Roadtrippin’ 2024: Using heat to make ice at Chena Hot Springs
FAIRBANKS, Alaska (KTUU) - Roadtrippin’ to Chena Hot Springs has its benefits, not the least of which are the hot springs themselves, but the heat from those springs does more than just warm you up on a cold winter’s night. The hot springs provide power to the whole facility.
“Most of the buildings with cement floors actually have tubing that runs through the bottom,” explained Emma Fisher, Greenhouse and Gardens Manager. “And there’s a lot of radiant heat from the floor.”
The hot springs even provide power to keep the ice in the Aurora Ice Museum frozen. It just takes a bit of steam.
The water comes out of the ground at 165 degrees Fahrenheit. That’s warm enough to make a mist on a chilly morning but not hot enough to create steam to spin a turbine.

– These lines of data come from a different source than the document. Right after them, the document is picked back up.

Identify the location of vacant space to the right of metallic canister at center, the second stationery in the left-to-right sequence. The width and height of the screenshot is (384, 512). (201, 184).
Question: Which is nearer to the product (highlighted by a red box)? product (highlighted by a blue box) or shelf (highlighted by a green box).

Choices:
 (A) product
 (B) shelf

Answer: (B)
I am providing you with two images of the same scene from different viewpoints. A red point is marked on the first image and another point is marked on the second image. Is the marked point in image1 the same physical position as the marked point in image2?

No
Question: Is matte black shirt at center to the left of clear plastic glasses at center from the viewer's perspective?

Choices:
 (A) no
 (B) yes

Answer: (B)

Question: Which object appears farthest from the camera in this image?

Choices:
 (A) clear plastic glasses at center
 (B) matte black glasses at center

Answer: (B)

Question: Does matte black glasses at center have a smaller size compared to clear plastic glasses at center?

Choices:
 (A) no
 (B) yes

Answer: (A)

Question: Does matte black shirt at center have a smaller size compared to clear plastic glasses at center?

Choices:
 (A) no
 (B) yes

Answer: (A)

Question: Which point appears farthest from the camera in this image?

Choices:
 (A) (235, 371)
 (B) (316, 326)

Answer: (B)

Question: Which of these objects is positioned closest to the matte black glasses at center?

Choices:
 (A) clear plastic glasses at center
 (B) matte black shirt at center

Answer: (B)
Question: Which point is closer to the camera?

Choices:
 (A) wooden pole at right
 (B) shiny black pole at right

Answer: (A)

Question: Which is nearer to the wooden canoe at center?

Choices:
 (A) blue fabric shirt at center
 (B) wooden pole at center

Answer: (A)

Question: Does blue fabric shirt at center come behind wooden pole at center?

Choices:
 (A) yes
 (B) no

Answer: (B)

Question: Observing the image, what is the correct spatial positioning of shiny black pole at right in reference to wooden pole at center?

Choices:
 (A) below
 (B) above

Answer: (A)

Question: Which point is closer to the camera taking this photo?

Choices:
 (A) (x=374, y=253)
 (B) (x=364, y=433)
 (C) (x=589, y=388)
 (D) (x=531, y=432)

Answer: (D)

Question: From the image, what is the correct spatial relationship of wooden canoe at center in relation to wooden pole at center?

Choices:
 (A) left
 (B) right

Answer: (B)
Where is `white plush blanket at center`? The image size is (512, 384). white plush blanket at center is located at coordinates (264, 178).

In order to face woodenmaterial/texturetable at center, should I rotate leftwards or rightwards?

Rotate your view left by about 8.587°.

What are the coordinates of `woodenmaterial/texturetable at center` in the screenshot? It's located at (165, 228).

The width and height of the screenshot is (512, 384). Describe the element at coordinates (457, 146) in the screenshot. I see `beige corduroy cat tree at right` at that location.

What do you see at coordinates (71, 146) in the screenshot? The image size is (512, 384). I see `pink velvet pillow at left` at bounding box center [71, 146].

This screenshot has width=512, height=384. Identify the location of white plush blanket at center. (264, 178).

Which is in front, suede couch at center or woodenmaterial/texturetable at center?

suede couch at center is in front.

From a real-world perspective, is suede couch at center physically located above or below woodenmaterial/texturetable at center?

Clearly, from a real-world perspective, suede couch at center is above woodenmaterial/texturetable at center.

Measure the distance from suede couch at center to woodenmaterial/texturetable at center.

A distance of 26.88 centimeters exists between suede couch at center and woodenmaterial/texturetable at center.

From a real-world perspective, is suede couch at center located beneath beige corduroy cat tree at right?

So they found something that boils at a lower temperature than water and use the steam to make power.
“The water we bring out of the ground at 165 degrees,” said Steven Vander Maas, Activities Manager at the resort. “We put it into a piece of equipment called the evaporator condenser.” The refrigerant boils at 140 degrees, so when it gets warmed by the water from the hot springs, it boils.
“Because the temperature difference between the coolant, or the refrigerant, and the water, it actually allows the hot water to flash into a steam and then we just steam power,” said Vander Maas. “The steam goes (into) a casing, spinning a screw drive, working the same way your gas power generator does.”
It just take a little heat to make ice.